*Task requirements:*
a: Please translate "Nigeria is the most populous country in Africa." from the Abstract Wikipedia discussion below into Spanish.
b: List each identifier in the stored form that the Abstract Wikipedia discussion below gives for its Nigeria example.

*Source document:*
> Let's follow one example: Nigeria is the most populous country in Africa. In Abstract Wikipedia, this might be stored as: Z27243(Q1033, Q138758272, Q6256, Q15, Z27243K5)
Haha that's like John Wilkins' "Real Character, and a Philosophical Language"
It's not that different from how LLM tokens work, only in a tree structure as opposed to a plain sequence. Having a tree structure makes it easier to formally define rewrite rules (which is key for interpretability), as opposed to learning them from data as LLM do.
Also tokens don't represent meaning in themselves, but are assigned points in a multidimensional space, they can only represent meaning in the network as a whole when combined with other tokens in context and order.
And the abstract concepts of Abstract Wikipedia are human-defined, top-down ways of carving the world into distinct categories which make some kind of logical sense, whereas LLM's work bottom-up and create overlapping, non-hierarchical, probabilistic networks of connections with nearly no imposed structure except the principle that you shall know a token by the company it keeps.

*Information supplied:*

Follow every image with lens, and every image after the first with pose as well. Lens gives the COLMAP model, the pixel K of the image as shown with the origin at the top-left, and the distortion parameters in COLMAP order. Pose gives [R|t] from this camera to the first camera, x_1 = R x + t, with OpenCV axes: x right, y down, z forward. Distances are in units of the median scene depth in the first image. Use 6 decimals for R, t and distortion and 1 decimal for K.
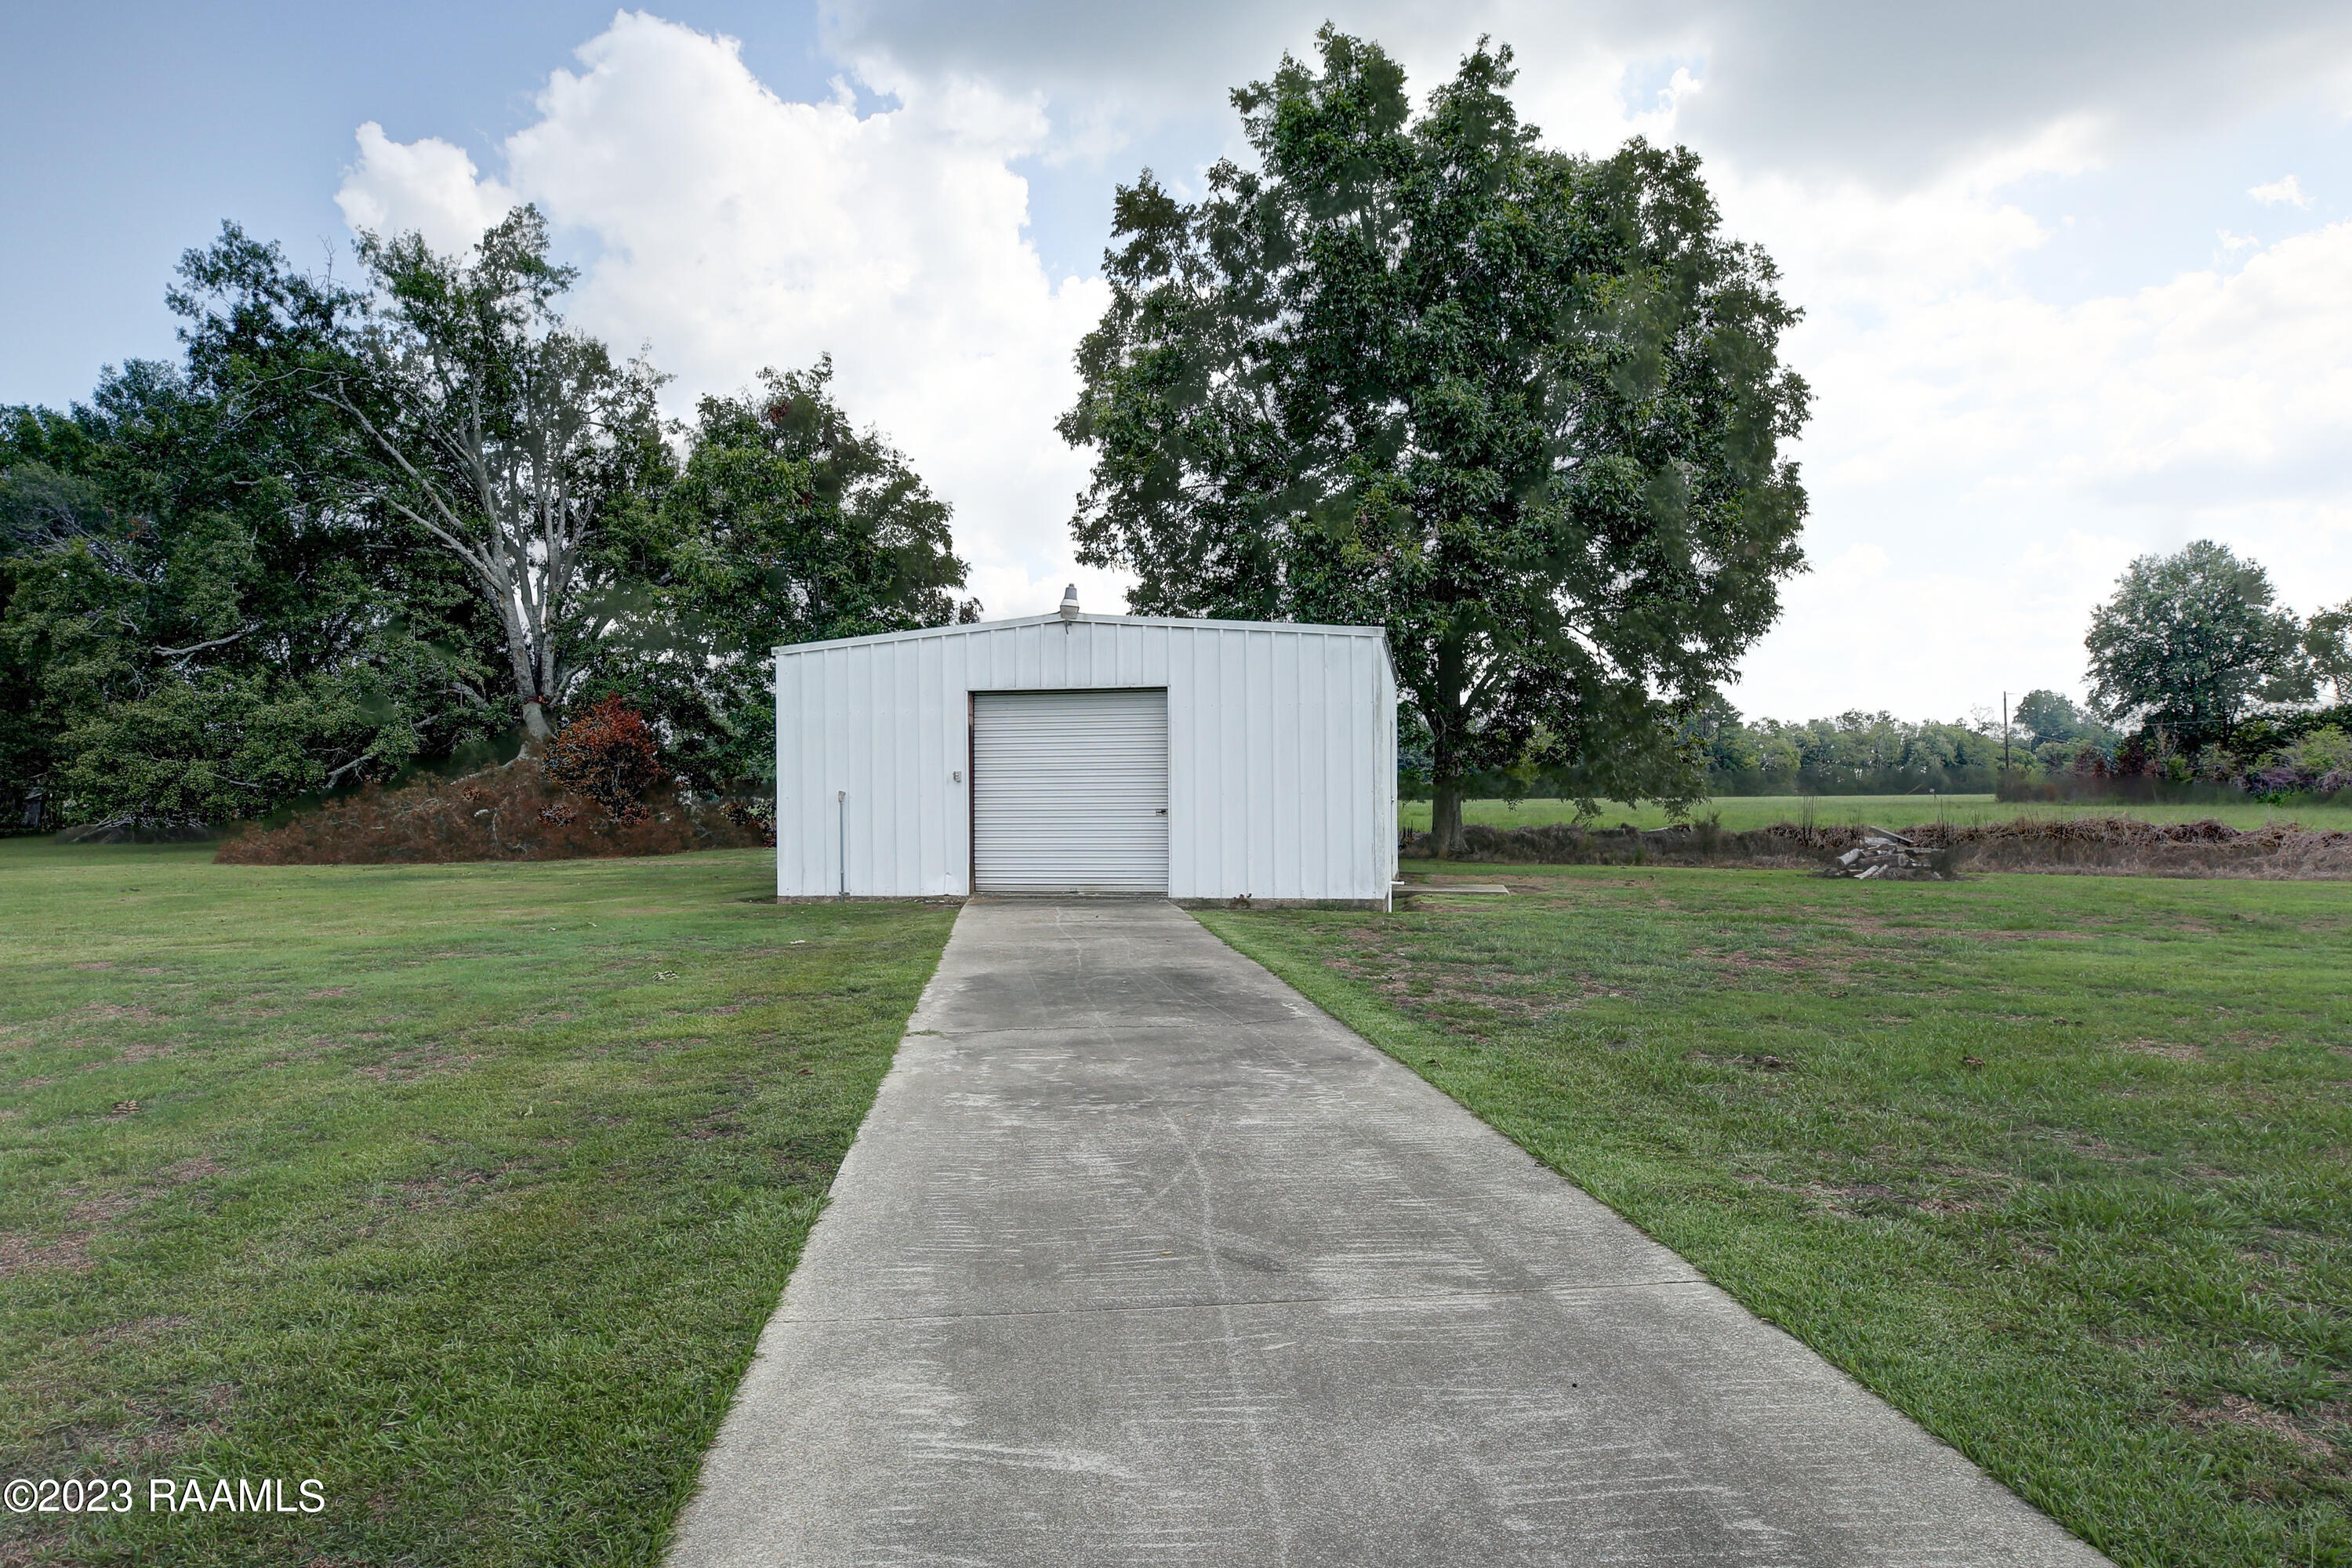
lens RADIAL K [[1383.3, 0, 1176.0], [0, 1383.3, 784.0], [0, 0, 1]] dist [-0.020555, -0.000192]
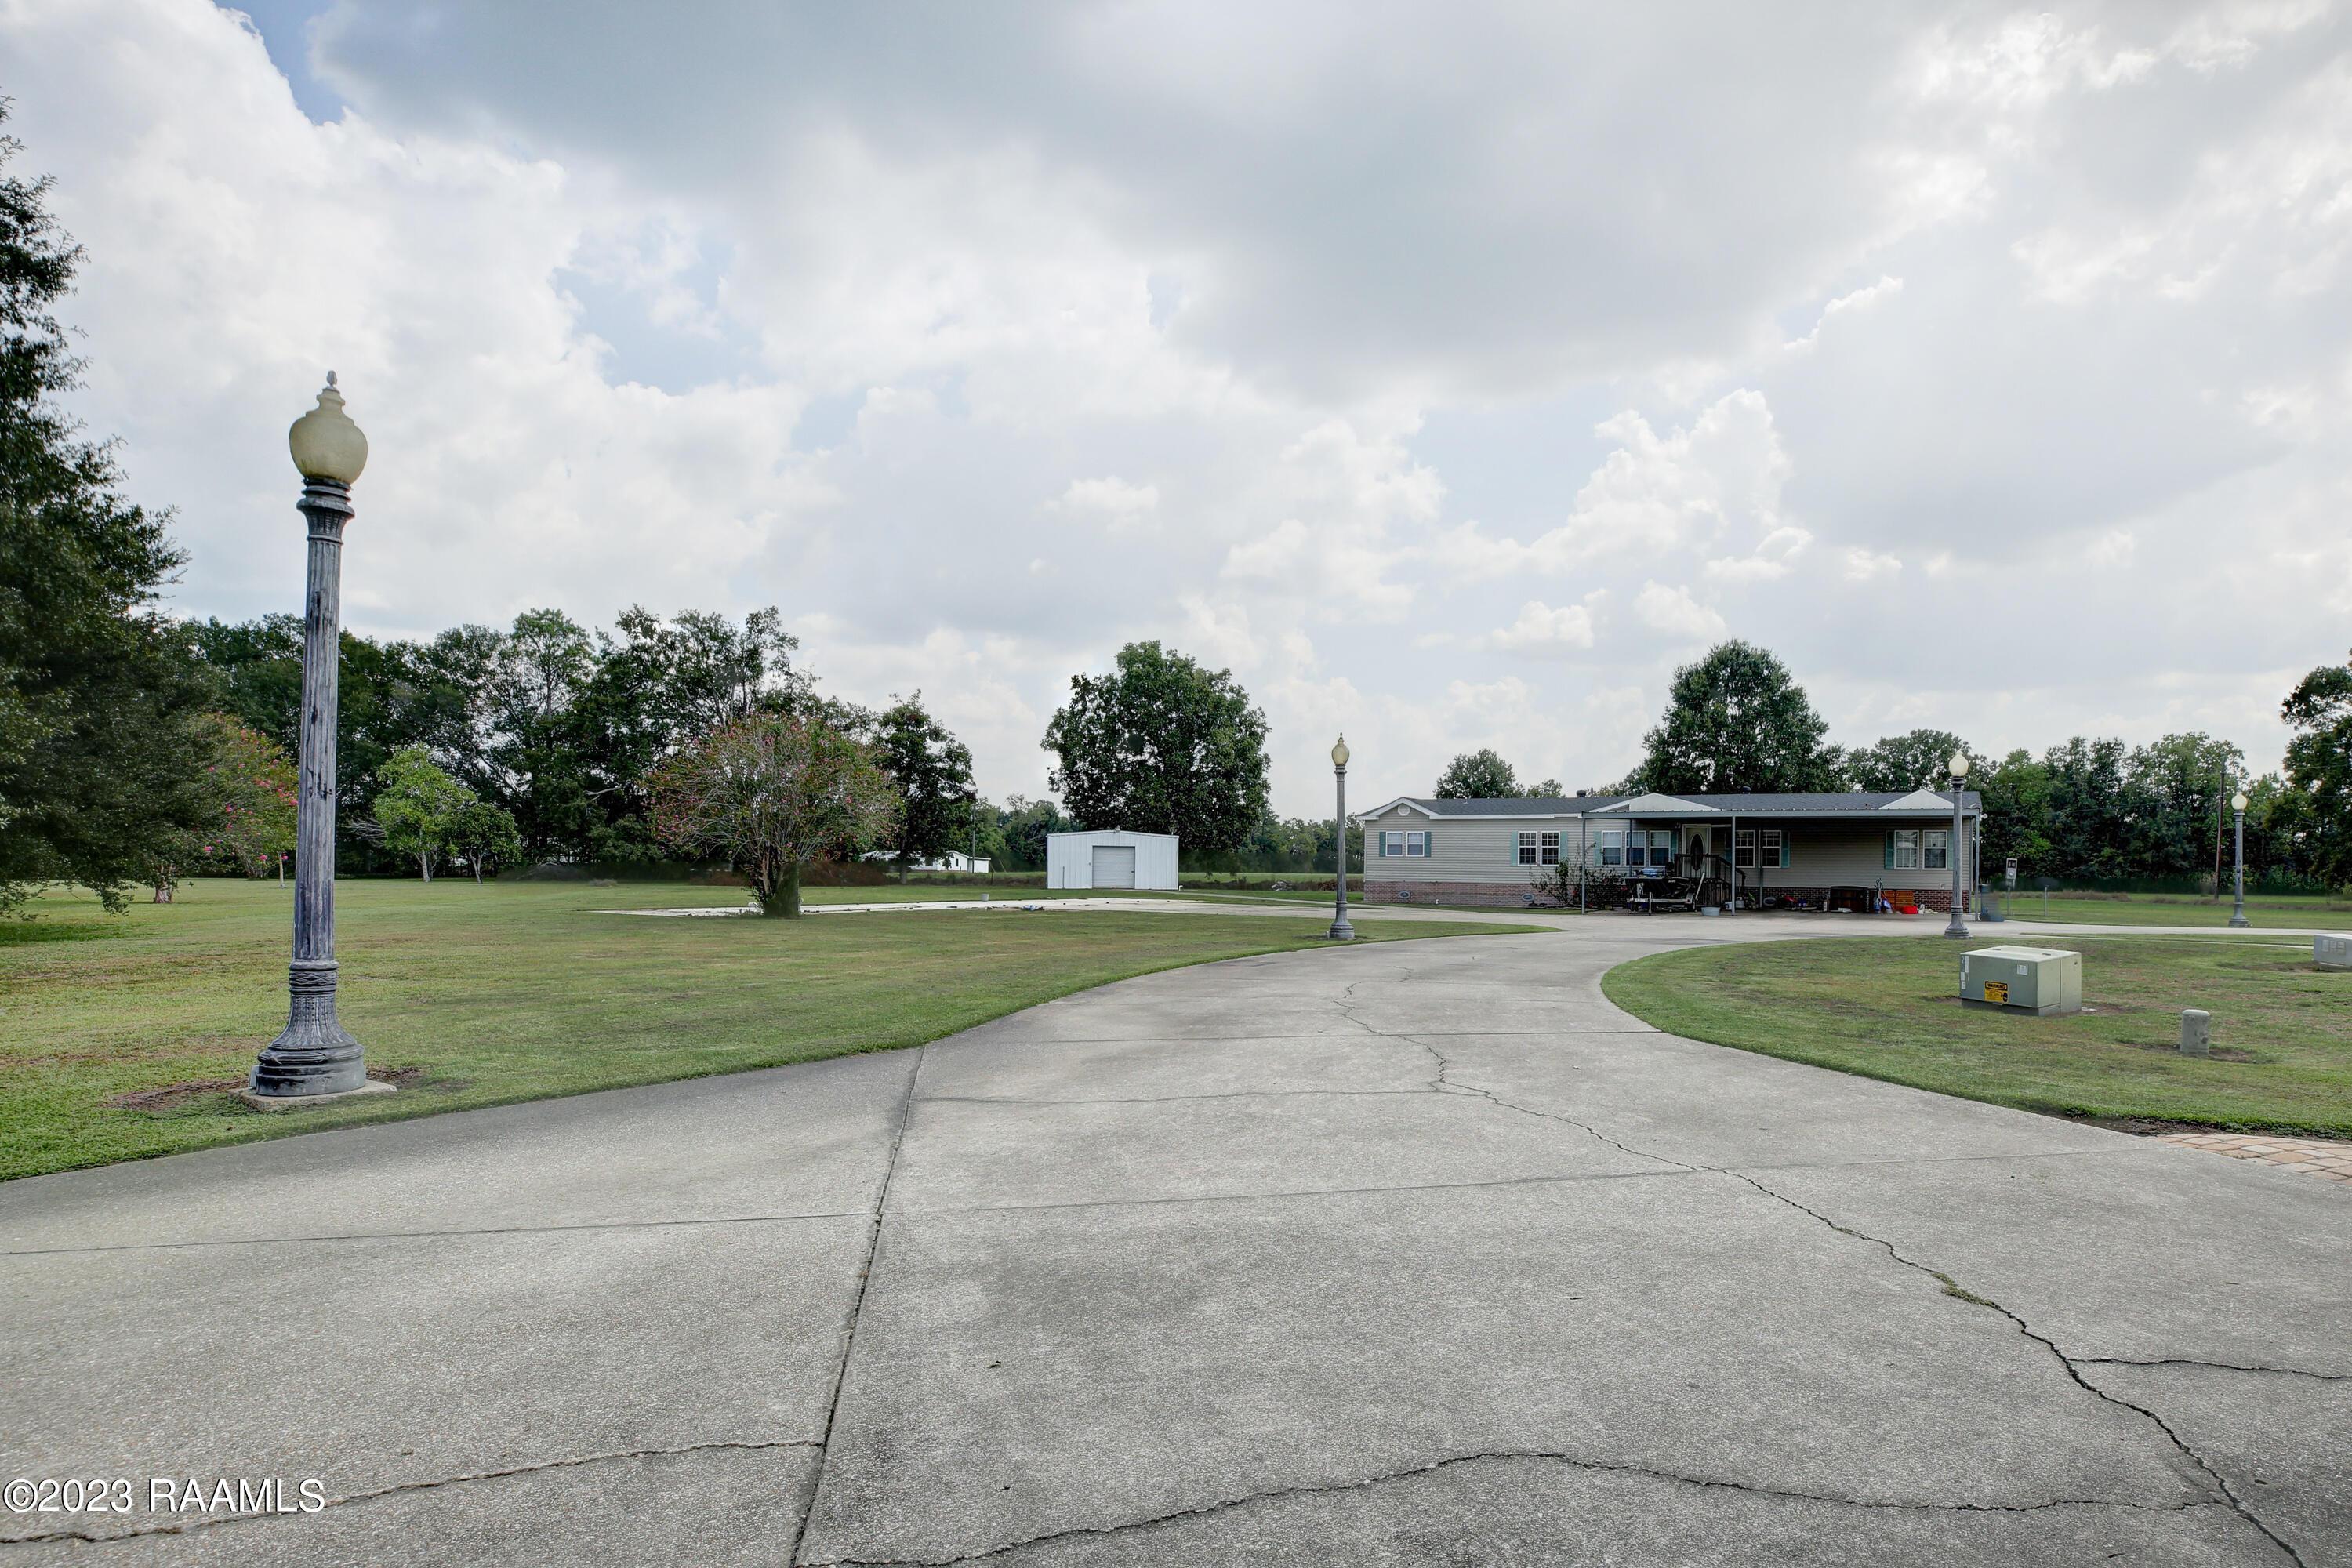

*Replies:*
a: Nigeria es el país más poblado de África.

b:
Z27243
Q1033
Q138758272
Q6256
Q15
Z27243K5